Découvrez la revue N°4 – Octobre 2010

Sommaire

  • P 4 - Actualités professionnelles - Jean-Pierre Yernaux
  • P 5 - Jalons pour une reflexion « éthique » - Nicole Marchand
  • P 8 - Le paradigme du « jouer » dans les thérapies a médiations - Fabien Joly
  • P 25 - Ode au pouvoir corporel - Judith Kazmierczak

Extrait de l'article : ODE AU POUVOIR CORPOREL

JUDITH KAZMIERCZAK, Psychomotricienne

Conférence donnée dans le cadre du colloque « La psychomotricité … une inconnue en santé mentale ? »
Liège, mai 2010

Vous dire pour commencer pourquoi j’ai accepté de participer à cette journée de conférence avec cet intitulé : La psychomotricité… une inconnue en santé mentale ?
Suite à une remarque d’une de mes collègues, psychologue, j’ai été abasourdie de constater qu’à la fois la psychomotricité est connue et méconnue dans l’institution où je travaille… Comme si la psychomotricité s’adressait uniquement aux enfants autistes dépourvus de paroles ; le rôle du psychomotricien étant alors de favoriser l’amont au langage, c’est-à-dire s’atteler essentiellement au corporel pour enclencher des débuts de représentation et puis de symbolisation.

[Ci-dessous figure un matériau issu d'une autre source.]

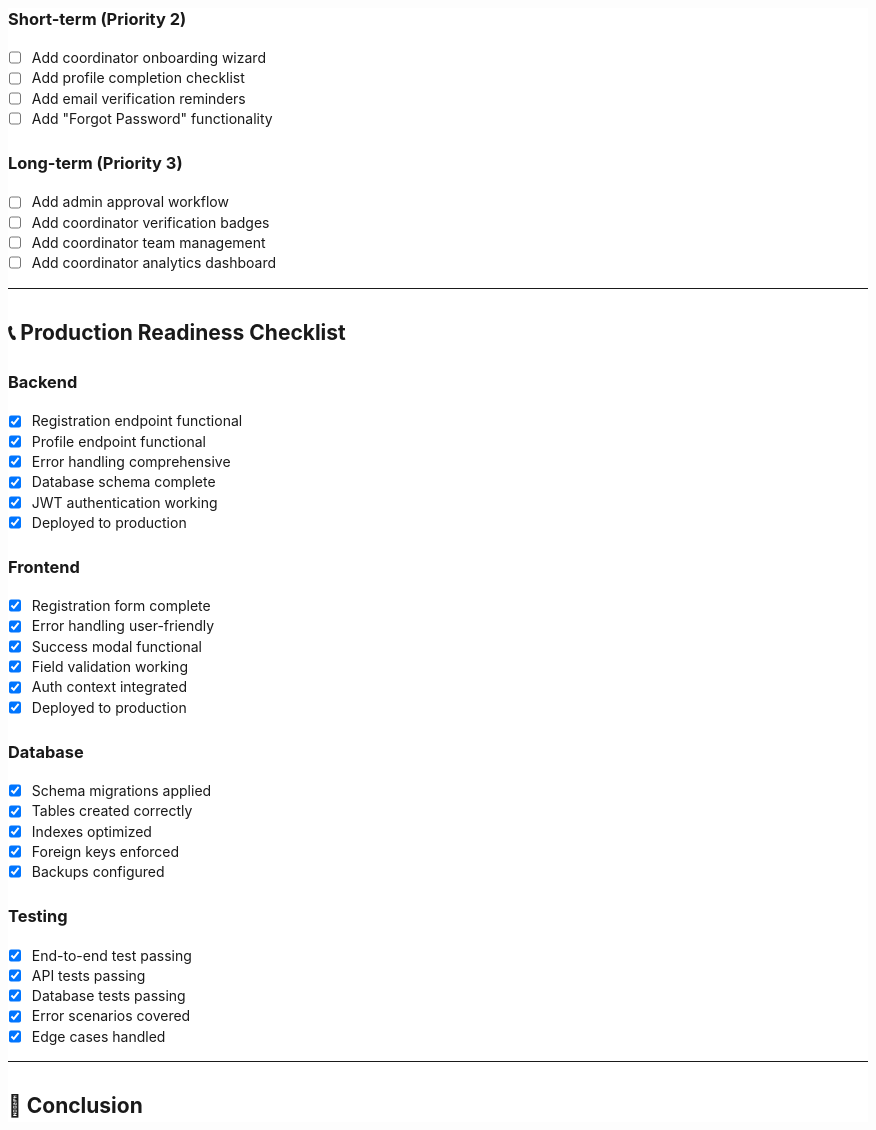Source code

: ### Short-term (Priority 2)
- [ ] Add coordinator onboarding wizard
- [ ] Add profile completion checklist
- [ ] Add email verification reminders
- [ ] Add "Forgot Password" functionality

### Long-term (Priority 3)
- [ ] Add admin approval workflow
- [ ] Add coordinator verification badges
- [ ] Add coordinator team management
- [ ] Add coordinator analytics dashboard

---

## 📞 Production Readiness Checklist

### Backend
- [x] Registration endpoint functional
- [x] Profile endpoint functional
- [x] Error handling comprehensive
- [x] Database schema complete
- [x] JWT authentication working
- [x] Deployed to production

### Frontend
- [x] Registration form complete
- [x] Error handling user-friendly
- [x] Success modal functional
- [x] Field validation working
- [x] Auth context integrated
- [x] Deployed to production

### Database
- [x] Schema migrations applied
- [x] Tables created correctly
- [x] Indexes optimized
- [x] Foreign keys enforced
- [x] Backups configured

### Testing
- [x] End-to-end test passing
- [x] API tests passing
- [x] Database tests passing
- [x] Error scenarios covered
- [x] Edge cases handled

---

## 🎉 Conclusion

Et, lorsqu’un enfant ayant accès au langage est envoyé en séance de psychomotricité, c’est pour y pratiquer de la relaxation, de la détente corporelle : « c’est pour calmer ses tensions, c’est pour le calmer… ». Etonnée de ces discours, j’ai osé répondre : « Mais la thérapie psychomotrice, cela existe !… et, elle est pratiquée depuis plus de 20 ans dans la maison ! ».

Suite à cette petite conversation, je me suis sentie assez renversée… Quand Françoise Dodion, deux semaines plus tard m’a contactée pour cette conférence, je me suis dit : « Je dois y aller ! Et raconter ce qu’est la thérapie psychomotrice et décrire, au plus près comment cela se passe au sein des séances… ». Je songeais aussi à l’exhortation de Mr Joly au colloque du SNUP (association française des psychomotriciens) à Angers, invitant les psychomotriciens à sortir de leurs salles pour développer sur la place publique et politique ce qu’apporte la psychomotricité dans le monde thérapeutique…

LE PARCOURS DE LILIA

Je vais vous présenter, tout d’abord, mon contexte de travail : je travaille à mi-temps en centre de jour, dans une institution accueillant des enfants souffrant de troubles envahissants du développement, dans la périphérie liégeoise. Avec deux autres psychomotriciens, j’insufle dans un groupe d’enfants de 2 à 6 ans, un climat où règne la sécurité de base nécessaire à l’éveil de leur développement. C’est là un travail passionnant où s’alternent des moments de comptines, des temps de hamac, de jeux d’eau en pataugeoire, des ateliers de musique, des repas, des petites saynètes théâtre, des moments massages, des ateliers matière (terre, peinture, bricolages, cuisine…) et des séances de psychomotricité aussi bien sûr. Tout ce dispositif tend à structurer des enveloppes contenantes du groupe et de chaque enfant.Je suis aussi amenée à pratiquer des séances individuelles avec des enfants des groupes voisins au mien.

Ainsi, pour Lilia, âgée de 12 ans, en mars 2008, il avait été préconisé en réunion de synthèse des séances de psychomotricité pour dénouer son corps raide et crispé, son corps chétif à la peau pâle, son corps véhiculant peu de plaisir de vivre… J’apprends à ce moment peu de son anamnèse.

Je vais entreprendre maintenant de raconter le récit des séances vécues avec cette pré-adolescente, en entrant au plus près du contenu corporel et psychique qui s’y est déployé. Mon objectif vise un partage clinique de mon travail de psychomotricienne. Mon objectif est de permettre à l’assemblée ici présente de visualiser les situations de travail en salle de psychomotricité, d’en palper la trame et le climat particulier. C’est pourquoi, je vais dérouler le parchemin des séances avec Lilia, le parchemin de “nos” séances comme elle me le fera judicieusement remarquer un jour, alors que j’évoquais sa séance prochaine. Par cette réflexion, Lilia redéfinissait bien l’essence de toute thérapie : la mise en résonance du patient et son thérapeute. Il s’agit d’un travail commun où s’impliquent deux êtres en présence, l’un cherchant par le jeu psychomoteur à exprimer son monde interne et l’autre cherchant à le recevoir, à le jouer en retour encore et encore afin de le déplier ce monde interne pour en permettre la lecture et en espérer un reflet éclairant puis transformant.